> _Stated exercise 1_: Echo a passage from the episode description below word for word. Begin at the words "Not because she" and stop after "daughter is angry.".
> _Stated exercise 2_: According to the episode description below, for how many years did the speaker have a stalker?
> _Stated exercise 3_: Write the next part of the episode description below, continuing from its final sentence.

> _Document_:
------------
I yelled at my 12-year-old daughter this morning. And then I sat in my car after drop off and cried.

Not because she hurt my feelings. But because I saw myself. I saw my father. I saw every person who ever yelled at me when I was a kid and made me feel small and terrified.

And I swore — I SWORE — I would never do that to my kids.

In this raw, unfiltered episode, I'm getting brutally honest about what it's really like to try to break generational trauma while you're still healing from it. About getting triggered by your own children. About the crushing mom guilt that comes when you repeat the exact patterns you promised yourself you'd never pass down.

I talk about growing up in a verbally and physically abusive home where staying small kept me safe. About having a stalker for 20 years and living in constant hypervigilance. About how those survival strategies followed me into motherhood — and how they show up even now, decades later, when my daughter is angry.

This episode doesn't have a neat bow. I don't give you five steps to never get triggered again. Because I don't have it figured out.

What I DO give you is permission. Permission to be human. Permission to mess up. Permission to yell at your kid and then go back and repair. Permission to be doing the work even when it's messy and hard and you keep fucking up.
------------
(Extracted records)
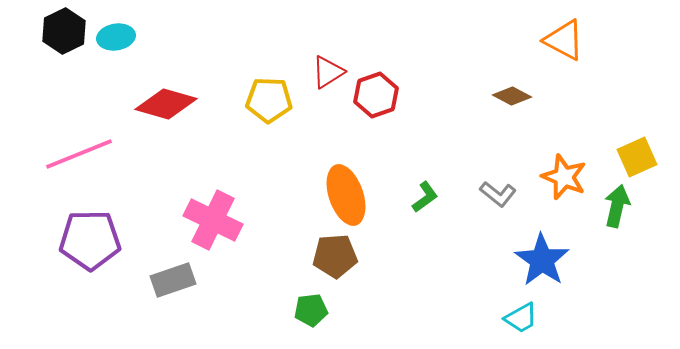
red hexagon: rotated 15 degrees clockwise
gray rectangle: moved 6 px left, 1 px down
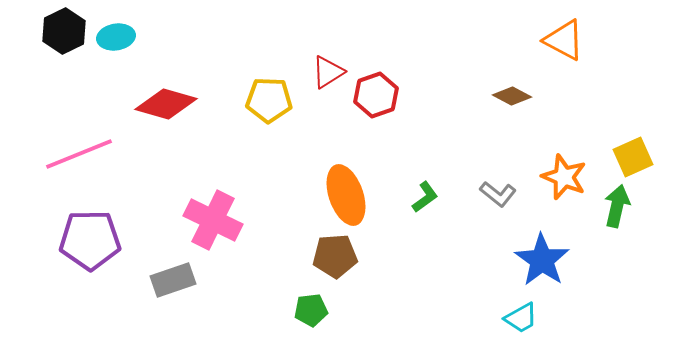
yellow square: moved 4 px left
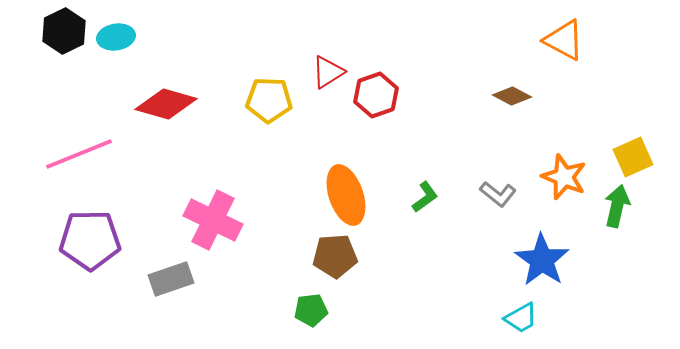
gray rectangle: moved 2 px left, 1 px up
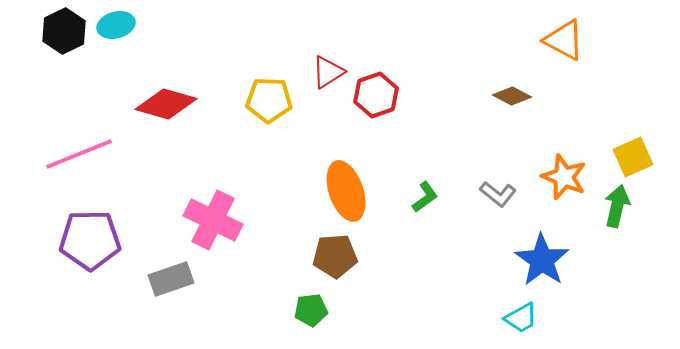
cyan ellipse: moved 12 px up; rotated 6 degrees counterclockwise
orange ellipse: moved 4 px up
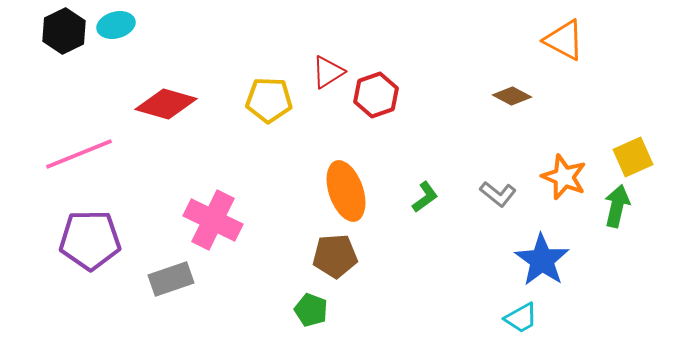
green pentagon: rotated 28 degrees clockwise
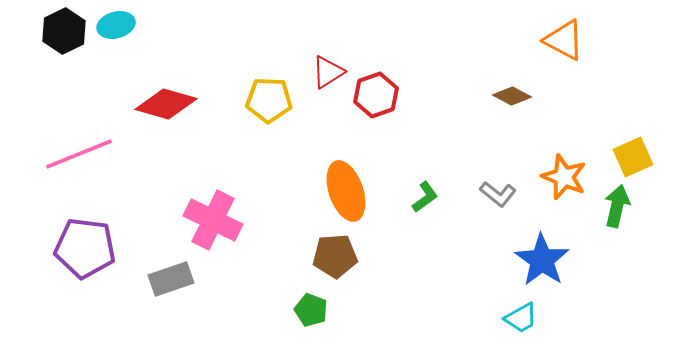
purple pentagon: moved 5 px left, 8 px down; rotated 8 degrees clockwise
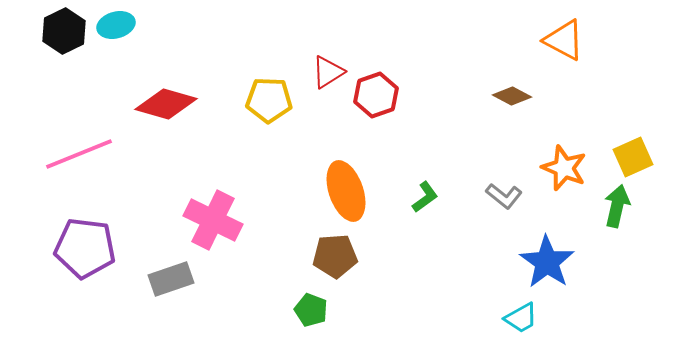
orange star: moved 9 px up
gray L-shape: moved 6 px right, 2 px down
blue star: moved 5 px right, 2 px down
------------
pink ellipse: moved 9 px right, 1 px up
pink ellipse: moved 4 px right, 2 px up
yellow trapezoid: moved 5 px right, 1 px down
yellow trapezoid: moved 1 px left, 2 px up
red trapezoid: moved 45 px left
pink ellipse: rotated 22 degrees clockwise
------------
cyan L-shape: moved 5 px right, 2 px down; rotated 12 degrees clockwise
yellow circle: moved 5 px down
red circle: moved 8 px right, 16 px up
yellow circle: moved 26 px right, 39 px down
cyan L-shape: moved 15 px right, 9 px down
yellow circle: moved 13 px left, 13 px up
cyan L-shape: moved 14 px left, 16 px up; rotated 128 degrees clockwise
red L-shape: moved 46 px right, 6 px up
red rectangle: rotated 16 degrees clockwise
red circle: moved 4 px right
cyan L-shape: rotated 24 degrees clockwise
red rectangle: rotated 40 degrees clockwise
------------
> _Exercise output 1_:
Not because she hurt my feelings. But because I saw myself. I saw my father. I saw every person who ever yelled at me when I was a kid and made me feel small and terrified.

And I swore — I SWORE — I would never do that to my kids.

In this raw, unfiltered episode, I'm getting brutally honest about what it's really like to try to break generational trauma while you're still healing from it. About getting triggered by your own children. About the crushing mom guilt that comes when you repeat the exact patterns you promised yourself you'd never pass down.

I talk about growing up in a verbally and physically abusive home where staying small kept me safe. About having a stalker for 20 years and living in constant hypervigilance. About how those survival strategies followed me into motherhood — and how they show up even now, decades later, when my daughter is angry.

> _Exercise output 2_: 20 years.

> _Exercise output 3_:
Because that's what breaking generational trauma actually looks like. Not perfection. Repair.

Listen if you:

  1. Yelled at your kids today and can't stop feeling guilty about it
  2. Are trying to break generational trauma but keep repeating the same patterns
  3. Get triggered by your children's big emotions
  4. Grew up in an abusive or dysfunctional home and don't want your kids to have the same experience
  5. Feel like you're failing at motherhood even though you're doing everything "right"
  6. Wonder if you're passing down trauma to your children
  7. Need permission to be imperfect and still be a good mom

What we cover:

  1. What happened this morning with my 12-year-old daughter (the real, unedited story)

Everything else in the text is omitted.